Quoted passage:
----

The BBC was condemned yesterday for failing to back British films by MPs who called on all broadcasters to give more support to the industry.
The Select Committee on Culture, Media and Sport said Britain's broadcasters should finance and show more home-made films rather than relying on American imports.
Greg Dyke, the BBC's director general, was singled out for criticism. "Mr Dyke was almost cursory about the BBC's approach to investment in British films. There was little to suggest that the BBC had a serious strategy," the MPs concluded in their report, The British Film Industry.
The BBC's film budget of £10m a year was the same as that of the considerably smaller Channel 4, the MPs noted, even though Channel 4 had closed its separate film-making division and returned to concentrating on lower budget productions.
Gerald Kaufman, the committee's chairman, said: "Unfortunately, ITV hasn't got a record at all." Sky, too, was criticised for having a poor record of screening British movies and was urged to show more.
Chris Bryant, a committee member, said film had been a driving force behind the take-up of satellite television. "So there must be some onus of responsibility on Sky as well as the right to cream off a decent profit," he said.

----

Problem to work on: Can you quote the news piece on British films and broadcasters word for word, starting at "Greg Dyke, the" and ending at "British Film Industry."?

Given data:
----

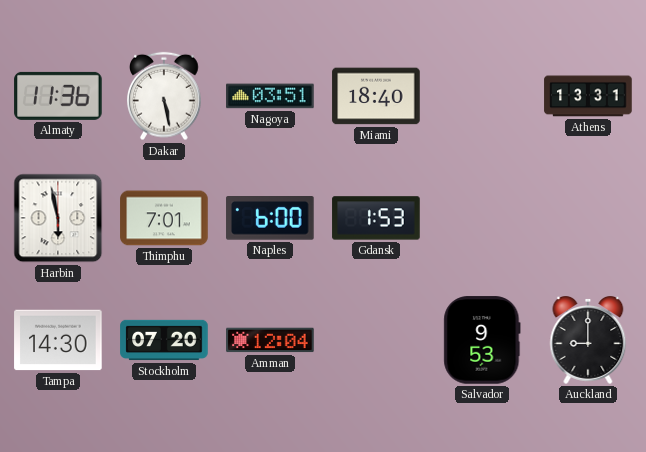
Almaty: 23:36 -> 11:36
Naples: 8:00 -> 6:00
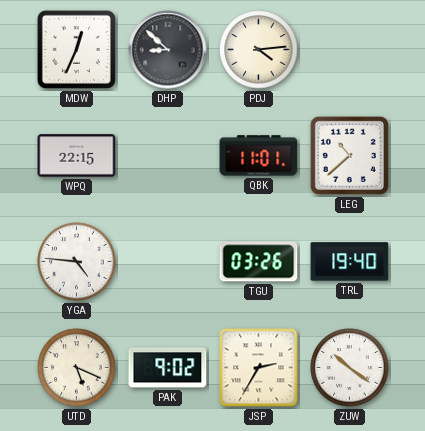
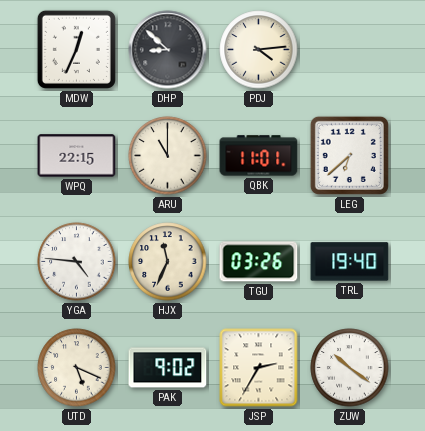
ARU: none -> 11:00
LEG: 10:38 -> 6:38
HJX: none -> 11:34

----

Solution to the exercise:
Greg Dyke, the BBC's director general, was singled out for criticism. "Mr Dyke was almost cursory about the BBC's approach to investment in British films. There was little to suggest that the BBC had a serious strategy," the MPs concluded in their report, The British Film Industry.